I am doing a checkpoint-and restore using CRIU; in turn after restore, my application wakes with some threads that have their stack mmaped into files on disk (CRIU doesn't do it by default, this is a custom optimization). Later on, I want to transparently replace this mapping with anonymous memory - allocating new one, copying it over and finally calling mremap to the original address.
However, there's a glitch in this approach - if the threads start mutating the stack while I copy it over I could break the application. Ideally, I would trap it using userfaultfd but it's not possible to register on a file-mapped memory region. Even if I introduced some mutex to those threads there's no way to tell that the thread is really parked and won't mutate its stack until I wake it up.
I am thinking of mprotect to read-only and handling SIGSEGV. Or is there a better approach? PTrace self?
The only alternative I have come up with that I would trust is for the main thread to use ptrace to force the others to stop, and then to resume them when that is safe. You seem to already be aware of this option, so I will not go into details. The main objective here is to preemptively suspend the activity of the affected threads while their stacks are being copied, which seems far less risky than approaches that do otherwise.
The alternative presented in the question is to use mprotect to trap the threads' attempts to modify data on their stacks while the copy is being made. I guess the idea is to have a lighter touch, allowing threads to proceed as long as they can do so without modifying their stacks, but I don't think that's plausible or viable. Among other things:
it seems unlikely in general that any thread will be able to do much meaningful work without modifying its stack, so it seems doubtful that there is much gain available in practice.
as I observed in comments, both C and POSIX specify that a program has undefined behavior if a signal handler for SIGSEGV returns normally. Usually, program termination is the only viable alternative, but a sufficiently prepared program might in some cases longjmp() or siglongjmp() out of the handler instead. That could give you a vector for recovery, but only to whatever extent you are prepared to mediate it with special tooling, and only to the extent supported by such tooling.

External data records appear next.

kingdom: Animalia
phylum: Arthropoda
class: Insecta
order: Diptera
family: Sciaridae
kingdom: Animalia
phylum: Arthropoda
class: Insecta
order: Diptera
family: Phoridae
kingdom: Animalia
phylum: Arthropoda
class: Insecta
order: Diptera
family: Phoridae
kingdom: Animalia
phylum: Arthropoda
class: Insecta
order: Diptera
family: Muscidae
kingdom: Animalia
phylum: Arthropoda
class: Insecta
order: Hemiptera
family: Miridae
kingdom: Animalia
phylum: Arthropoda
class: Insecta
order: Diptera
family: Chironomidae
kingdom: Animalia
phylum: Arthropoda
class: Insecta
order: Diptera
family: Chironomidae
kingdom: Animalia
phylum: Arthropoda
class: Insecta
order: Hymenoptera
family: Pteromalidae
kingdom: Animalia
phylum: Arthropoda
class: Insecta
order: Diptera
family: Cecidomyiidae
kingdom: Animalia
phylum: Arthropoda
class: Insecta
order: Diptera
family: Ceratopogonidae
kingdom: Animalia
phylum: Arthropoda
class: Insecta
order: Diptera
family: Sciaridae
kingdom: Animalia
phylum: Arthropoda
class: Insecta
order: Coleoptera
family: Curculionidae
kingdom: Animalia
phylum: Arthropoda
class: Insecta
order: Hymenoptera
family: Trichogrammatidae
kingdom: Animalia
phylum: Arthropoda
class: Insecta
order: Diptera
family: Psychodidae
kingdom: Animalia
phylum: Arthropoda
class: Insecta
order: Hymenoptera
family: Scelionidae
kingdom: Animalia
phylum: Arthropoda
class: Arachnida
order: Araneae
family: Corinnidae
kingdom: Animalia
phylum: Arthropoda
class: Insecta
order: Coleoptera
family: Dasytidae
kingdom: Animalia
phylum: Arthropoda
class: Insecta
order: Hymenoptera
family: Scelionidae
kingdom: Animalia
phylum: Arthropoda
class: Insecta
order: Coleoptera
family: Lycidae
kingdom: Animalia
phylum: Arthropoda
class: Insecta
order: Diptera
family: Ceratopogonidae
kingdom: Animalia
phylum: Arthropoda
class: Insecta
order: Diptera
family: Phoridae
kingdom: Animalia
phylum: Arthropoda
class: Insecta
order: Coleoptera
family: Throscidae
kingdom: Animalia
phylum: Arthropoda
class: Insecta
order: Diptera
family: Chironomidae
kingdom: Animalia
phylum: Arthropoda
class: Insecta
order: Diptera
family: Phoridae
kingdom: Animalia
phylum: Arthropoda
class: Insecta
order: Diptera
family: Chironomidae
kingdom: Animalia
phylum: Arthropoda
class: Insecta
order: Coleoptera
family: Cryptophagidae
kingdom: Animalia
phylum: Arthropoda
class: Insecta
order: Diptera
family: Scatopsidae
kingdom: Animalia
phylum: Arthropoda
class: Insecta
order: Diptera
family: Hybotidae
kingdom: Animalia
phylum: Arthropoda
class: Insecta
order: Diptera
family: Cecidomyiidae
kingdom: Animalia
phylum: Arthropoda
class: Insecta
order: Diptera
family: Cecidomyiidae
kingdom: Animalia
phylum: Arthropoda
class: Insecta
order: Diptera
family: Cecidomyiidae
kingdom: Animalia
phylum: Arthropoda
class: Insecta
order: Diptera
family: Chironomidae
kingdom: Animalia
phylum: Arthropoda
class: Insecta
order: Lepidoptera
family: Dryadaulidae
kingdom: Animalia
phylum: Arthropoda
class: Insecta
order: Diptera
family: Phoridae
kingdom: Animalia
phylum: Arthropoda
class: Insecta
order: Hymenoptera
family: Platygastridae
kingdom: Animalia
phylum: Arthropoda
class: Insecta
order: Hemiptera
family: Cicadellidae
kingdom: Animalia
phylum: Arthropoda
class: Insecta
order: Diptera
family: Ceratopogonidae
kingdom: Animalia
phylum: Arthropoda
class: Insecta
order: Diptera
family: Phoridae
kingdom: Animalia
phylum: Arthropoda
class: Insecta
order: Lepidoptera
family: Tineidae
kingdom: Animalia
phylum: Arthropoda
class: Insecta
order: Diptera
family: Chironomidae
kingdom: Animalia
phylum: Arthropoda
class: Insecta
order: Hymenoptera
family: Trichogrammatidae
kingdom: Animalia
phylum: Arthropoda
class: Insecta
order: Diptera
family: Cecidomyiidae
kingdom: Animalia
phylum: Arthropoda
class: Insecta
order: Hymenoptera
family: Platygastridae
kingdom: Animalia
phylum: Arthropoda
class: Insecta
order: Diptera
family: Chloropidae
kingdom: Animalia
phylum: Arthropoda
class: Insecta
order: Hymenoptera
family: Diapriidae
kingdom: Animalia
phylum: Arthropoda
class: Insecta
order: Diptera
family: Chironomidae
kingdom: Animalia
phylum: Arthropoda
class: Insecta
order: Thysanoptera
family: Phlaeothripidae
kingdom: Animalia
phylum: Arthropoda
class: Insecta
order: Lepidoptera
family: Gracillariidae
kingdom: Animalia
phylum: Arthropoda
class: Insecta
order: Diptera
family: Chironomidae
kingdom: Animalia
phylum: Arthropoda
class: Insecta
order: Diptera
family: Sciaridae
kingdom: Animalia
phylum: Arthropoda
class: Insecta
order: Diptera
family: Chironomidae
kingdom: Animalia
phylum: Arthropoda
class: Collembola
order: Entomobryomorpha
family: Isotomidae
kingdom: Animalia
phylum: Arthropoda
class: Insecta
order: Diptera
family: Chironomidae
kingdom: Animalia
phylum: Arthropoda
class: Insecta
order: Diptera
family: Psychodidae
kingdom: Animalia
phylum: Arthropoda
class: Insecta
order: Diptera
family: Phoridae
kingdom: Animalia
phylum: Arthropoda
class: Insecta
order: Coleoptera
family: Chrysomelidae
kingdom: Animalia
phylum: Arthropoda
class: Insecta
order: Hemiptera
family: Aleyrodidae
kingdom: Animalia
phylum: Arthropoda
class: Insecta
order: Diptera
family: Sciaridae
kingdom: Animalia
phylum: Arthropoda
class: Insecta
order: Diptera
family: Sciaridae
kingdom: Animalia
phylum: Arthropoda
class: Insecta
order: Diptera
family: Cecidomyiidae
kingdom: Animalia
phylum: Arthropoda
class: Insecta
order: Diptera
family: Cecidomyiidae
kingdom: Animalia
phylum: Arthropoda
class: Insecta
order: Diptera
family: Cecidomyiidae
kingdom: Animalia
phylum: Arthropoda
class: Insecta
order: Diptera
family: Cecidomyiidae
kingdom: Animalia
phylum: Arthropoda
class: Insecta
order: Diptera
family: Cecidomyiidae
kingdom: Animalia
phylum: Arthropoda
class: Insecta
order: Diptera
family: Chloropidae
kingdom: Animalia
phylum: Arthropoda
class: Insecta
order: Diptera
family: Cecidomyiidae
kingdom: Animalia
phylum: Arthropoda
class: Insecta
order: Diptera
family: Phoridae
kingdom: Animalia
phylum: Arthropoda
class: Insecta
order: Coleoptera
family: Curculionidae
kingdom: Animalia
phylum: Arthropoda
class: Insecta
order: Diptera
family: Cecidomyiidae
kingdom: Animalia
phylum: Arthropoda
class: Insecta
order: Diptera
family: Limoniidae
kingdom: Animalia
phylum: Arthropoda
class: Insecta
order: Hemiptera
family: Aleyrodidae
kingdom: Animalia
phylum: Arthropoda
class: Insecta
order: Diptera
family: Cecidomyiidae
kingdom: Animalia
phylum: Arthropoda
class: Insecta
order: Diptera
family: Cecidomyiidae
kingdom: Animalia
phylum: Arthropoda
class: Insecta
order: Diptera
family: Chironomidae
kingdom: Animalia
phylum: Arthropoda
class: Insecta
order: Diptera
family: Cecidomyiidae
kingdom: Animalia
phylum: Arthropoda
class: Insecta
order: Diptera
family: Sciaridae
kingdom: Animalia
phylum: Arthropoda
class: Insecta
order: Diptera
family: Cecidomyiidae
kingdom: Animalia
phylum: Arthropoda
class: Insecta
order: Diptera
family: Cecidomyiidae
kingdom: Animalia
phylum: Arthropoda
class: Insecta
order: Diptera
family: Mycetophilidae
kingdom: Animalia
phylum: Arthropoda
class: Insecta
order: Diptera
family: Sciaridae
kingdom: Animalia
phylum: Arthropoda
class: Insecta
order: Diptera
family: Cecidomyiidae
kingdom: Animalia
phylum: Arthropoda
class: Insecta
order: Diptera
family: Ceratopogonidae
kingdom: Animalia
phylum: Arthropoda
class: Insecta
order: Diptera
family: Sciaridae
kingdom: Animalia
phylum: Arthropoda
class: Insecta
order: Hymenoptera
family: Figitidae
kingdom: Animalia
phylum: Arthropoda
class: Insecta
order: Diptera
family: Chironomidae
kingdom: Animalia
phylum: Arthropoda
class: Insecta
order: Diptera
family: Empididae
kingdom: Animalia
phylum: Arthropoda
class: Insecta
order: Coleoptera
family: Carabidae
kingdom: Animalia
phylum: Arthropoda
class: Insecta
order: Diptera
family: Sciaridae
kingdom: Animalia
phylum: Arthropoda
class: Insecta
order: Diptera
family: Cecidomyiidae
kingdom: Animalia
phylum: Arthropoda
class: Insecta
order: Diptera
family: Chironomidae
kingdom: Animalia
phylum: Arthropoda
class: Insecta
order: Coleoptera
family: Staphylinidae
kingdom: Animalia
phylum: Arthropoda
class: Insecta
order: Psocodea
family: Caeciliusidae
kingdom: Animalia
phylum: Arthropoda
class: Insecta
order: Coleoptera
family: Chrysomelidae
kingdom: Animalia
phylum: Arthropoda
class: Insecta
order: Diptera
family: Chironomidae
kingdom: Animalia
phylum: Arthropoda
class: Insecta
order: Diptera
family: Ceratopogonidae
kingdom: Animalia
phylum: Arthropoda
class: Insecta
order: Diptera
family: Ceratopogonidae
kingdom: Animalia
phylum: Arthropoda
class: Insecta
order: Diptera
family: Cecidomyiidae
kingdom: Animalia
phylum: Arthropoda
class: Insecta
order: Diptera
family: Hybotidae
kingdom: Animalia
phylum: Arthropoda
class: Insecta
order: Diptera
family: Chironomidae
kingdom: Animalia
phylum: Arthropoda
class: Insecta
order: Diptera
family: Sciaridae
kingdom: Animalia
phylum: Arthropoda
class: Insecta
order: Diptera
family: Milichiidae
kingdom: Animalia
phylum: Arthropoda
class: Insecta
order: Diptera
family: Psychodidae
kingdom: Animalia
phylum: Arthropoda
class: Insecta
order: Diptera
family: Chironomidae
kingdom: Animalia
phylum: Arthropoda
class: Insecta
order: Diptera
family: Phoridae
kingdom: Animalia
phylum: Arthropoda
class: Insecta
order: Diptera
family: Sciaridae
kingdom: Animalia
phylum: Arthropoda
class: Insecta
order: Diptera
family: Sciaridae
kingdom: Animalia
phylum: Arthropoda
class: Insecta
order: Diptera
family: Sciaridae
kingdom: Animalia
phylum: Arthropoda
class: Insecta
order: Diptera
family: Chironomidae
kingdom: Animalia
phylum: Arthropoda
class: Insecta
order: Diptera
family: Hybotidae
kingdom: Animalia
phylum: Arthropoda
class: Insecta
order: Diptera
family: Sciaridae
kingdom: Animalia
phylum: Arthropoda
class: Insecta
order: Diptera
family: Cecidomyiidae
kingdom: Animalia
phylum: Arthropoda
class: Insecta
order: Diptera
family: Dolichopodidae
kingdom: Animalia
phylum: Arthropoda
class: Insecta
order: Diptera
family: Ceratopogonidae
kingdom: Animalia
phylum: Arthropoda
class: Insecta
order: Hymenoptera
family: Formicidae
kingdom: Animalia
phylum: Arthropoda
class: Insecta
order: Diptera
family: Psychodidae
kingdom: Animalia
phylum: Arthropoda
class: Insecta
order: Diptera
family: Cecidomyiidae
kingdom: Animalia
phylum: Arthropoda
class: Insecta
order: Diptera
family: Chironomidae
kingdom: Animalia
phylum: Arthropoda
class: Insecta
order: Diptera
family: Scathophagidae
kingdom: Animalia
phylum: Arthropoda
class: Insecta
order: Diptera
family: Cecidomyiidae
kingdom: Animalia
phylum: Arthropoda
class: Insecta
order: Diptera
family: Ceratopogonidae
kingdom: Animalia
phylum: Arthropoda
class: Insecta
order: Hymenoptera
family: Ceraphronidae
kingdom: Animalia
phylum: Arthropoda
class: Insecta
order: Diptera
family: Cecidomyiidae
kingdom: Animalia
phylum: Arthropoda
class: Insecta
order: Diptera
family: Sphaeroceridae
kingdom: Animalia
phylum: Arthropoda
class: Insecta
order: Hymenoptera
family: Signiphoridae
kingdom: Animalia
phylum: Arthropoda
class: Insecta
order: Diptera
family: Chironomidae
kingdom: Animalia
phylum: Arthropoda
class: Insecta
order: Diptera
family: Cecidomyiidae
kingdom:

It is not safe to assume that the trap handler installed by the kernel will have the effect of retrying the failed instruction of your userspace program in the event that a handler for a segfault returns normally. That ranks very high among the implications of the userspace behavior being undefined. If you did observe that effect with a particular combination of hardware and software then that would be no basis for relying on the same thing for different combinations.